• [RECORDS PROVIDED]

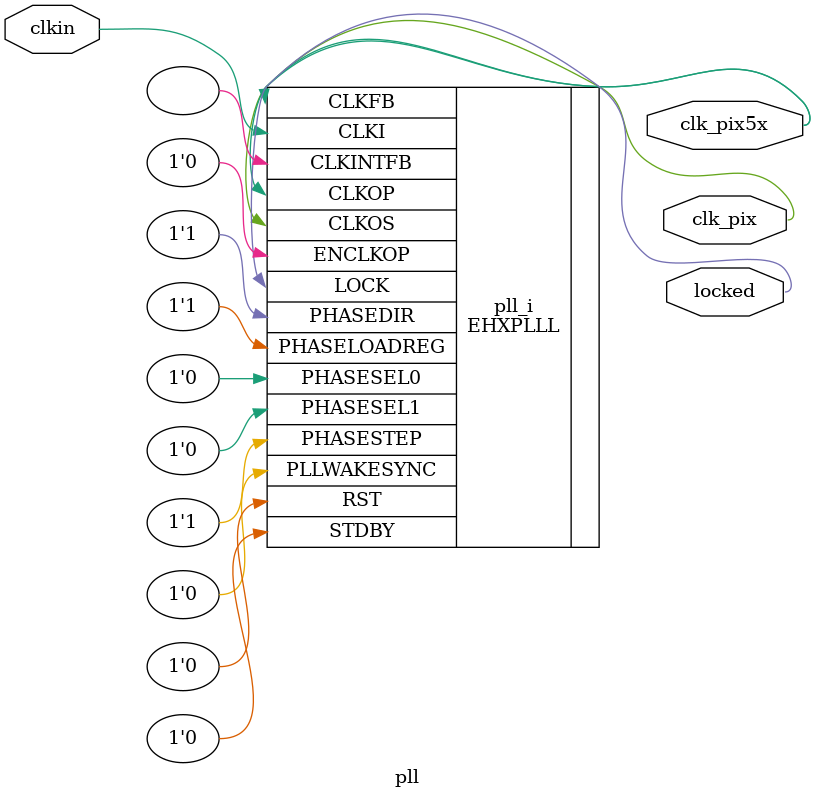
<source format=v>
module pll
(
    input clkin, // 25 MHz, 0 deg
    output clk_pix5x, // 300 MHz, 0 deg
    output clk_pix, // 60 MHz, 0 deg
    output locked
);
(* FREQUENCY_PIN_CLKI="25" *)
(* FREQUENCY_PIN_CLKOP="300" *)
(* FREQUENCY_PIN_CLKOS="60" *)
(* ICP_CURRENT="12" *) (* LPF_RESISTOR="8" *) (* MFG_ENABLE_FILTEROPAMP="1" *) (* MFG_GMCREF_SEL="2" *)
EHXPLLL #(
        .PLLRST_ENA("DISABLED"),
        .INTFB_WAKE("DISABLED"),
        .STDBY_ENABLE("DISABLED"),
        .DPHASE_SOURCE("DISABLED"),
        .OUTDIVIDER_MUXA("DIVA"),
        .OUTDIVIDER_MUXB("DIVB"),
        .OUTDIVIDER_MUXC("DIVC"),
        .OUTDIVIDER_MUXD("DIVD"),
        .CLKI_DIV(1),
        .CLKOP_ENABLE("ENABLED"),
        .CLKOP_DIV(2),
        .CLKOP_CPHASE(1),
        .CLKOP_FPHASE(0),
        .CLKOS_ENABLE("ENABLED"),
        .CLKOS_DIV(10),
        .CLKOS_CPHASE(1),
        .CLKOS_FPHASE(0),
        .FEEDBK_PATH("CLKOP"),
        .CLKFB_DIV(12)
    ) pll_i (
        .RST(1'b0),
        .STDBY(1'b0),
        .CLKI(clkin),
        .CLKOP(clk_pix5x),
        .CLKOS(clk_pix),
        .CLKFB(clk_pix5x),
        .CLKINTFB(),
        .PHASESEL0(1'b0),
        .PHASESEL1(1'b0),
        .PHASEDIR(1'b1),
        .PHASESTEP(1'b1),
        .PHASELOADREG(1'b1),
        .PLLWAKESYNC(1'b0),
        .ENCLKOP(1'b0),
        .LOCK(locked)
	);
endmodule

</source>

• [EXERCISE AIM]
Go through the material and copy every line in which the word "output" occurs.

• [SOLUTION TO THIS PROBLEM]
    output clk_pix5x, // 300 MHz, 0 deg
    output clk_pix, // 60 MHz, 0 deg
    output locked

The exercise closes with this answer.